Gülten İmamoğlu’nun eserlerinin genelinde; varlık, varoluş, yaradılış, zaman, yaşam, doğum, ölüm gibi evrensel konuların mitsel kökenine inildiğini görürüz. Santçı yaşadığımız çağın insana dayattıklarından kurtulabilmek için arketiplere dönerek çizgisel zamanı imha etmeye girişir ve onun yerine kutsal zaman anlayışını yerleştirmeye çalışır. Öyle görünüyor ki sanatçının resimlerinin tamamına sinen çizgisel (tarihsel) zaman sorunsalı, “Kozmik Us” adını verdiği bu sergisindeki eserlerde de bize kendini hissettirecek.  

Bu güne kadar yarattığı eserlerinde tarihselliğin içindeki varoluşu, kendi varoluşu üzerinden resmin diliyle sorgulayan İmamoğlu; “unutma” değil, bilinçli bir “hatırlama” içerisinde olmayı seçer. Onun hatırlamaya ve yeniden temasa geçmeye değer bulduğu şey, tıpkı Nietzsche’de olduğu gibi tüm insan belleğinin en dipte kalan mitsel günleriyle ilgilidir. Resimlerinde mitolojik konular, “kolektif bilinçdışı” etkisinde diyebileceğimiz bir tür içsel yönelimle oluşur.

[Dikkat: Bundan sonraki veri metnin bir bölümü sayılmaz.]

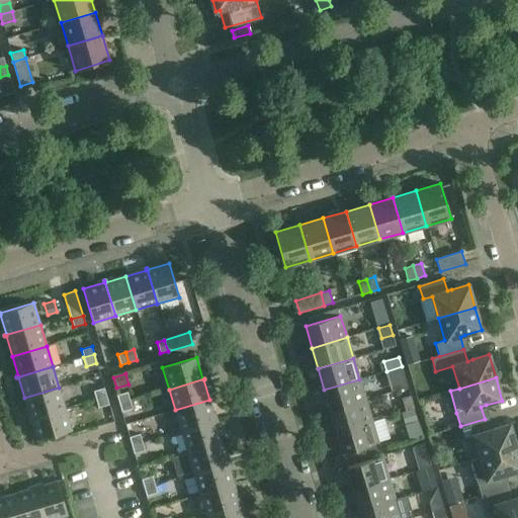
[(330,411),(365,401),(359,379),(324,390),(330,411)]
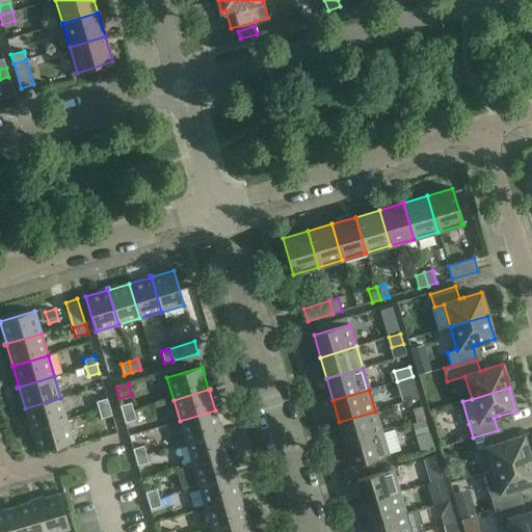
[(29,430),(67,420),(60,398),(25,408),(31,429),(29,430)]
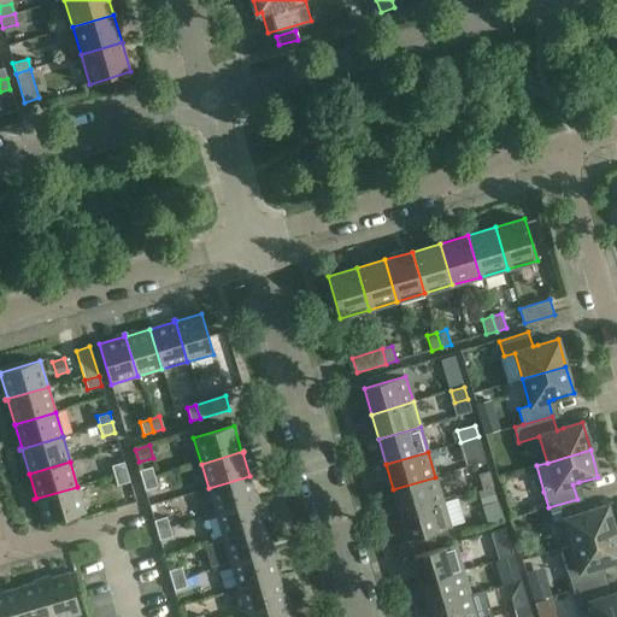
[(111,466),(115,476),(127,472),(124,463),(111,466)]
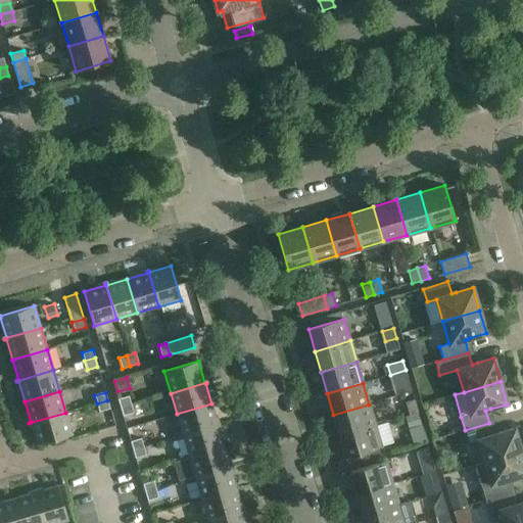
[(117,399),(121,408),(131,405),(129,396),(117,399)]
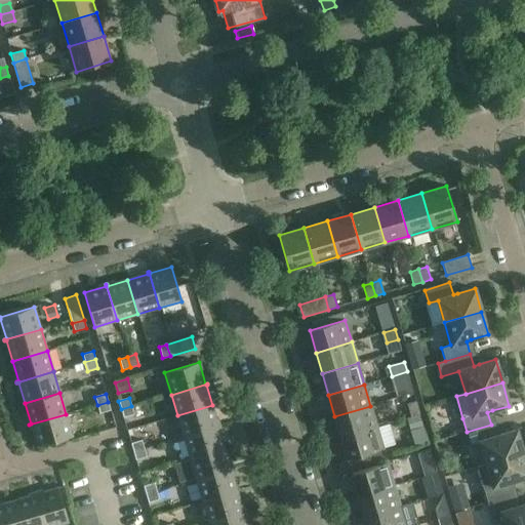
[(407,404),(410,416),(419,414),(415,401),(407,404)]
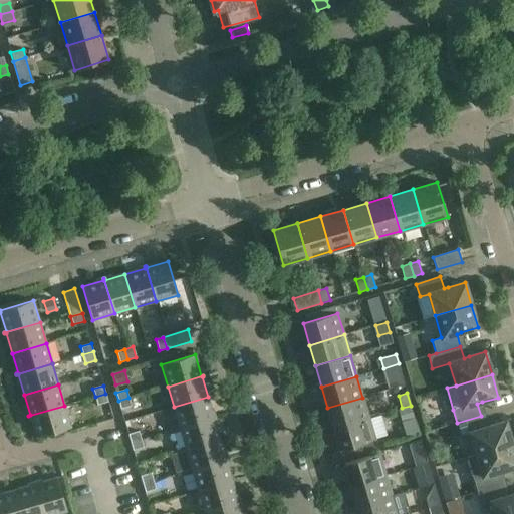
[(105,394),(95,397),(97,405),(108,402),(105,394)]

Bu yolla sanatçı, kendine özgü bir evren yaratır. Sanatçının izleyiciye kapılarını araladığı bu evren, çizgisel zamanı imha ederek onu ortadan kaldırır. İmamoğlu; yapıtlarında sürekli ertelenen şimdiyi, her seferinde yeniden ve yeniden üretir. Sanatçı, insana ve evrene dair tüm soru ve sorunları, zihinsel ve ruhsal yönelimiyle oluşturduğu plastik  katmanlar arasında irdeler. Ortaya çıkan görkemli biçimler, geçmişte insanın kendini evrenden ayrı görmediği zamanları “şimdiye çağrı”ya girişir. Böylece sanatçının resimleri, kozmosun sonsuz bütüncül devinimine katılır.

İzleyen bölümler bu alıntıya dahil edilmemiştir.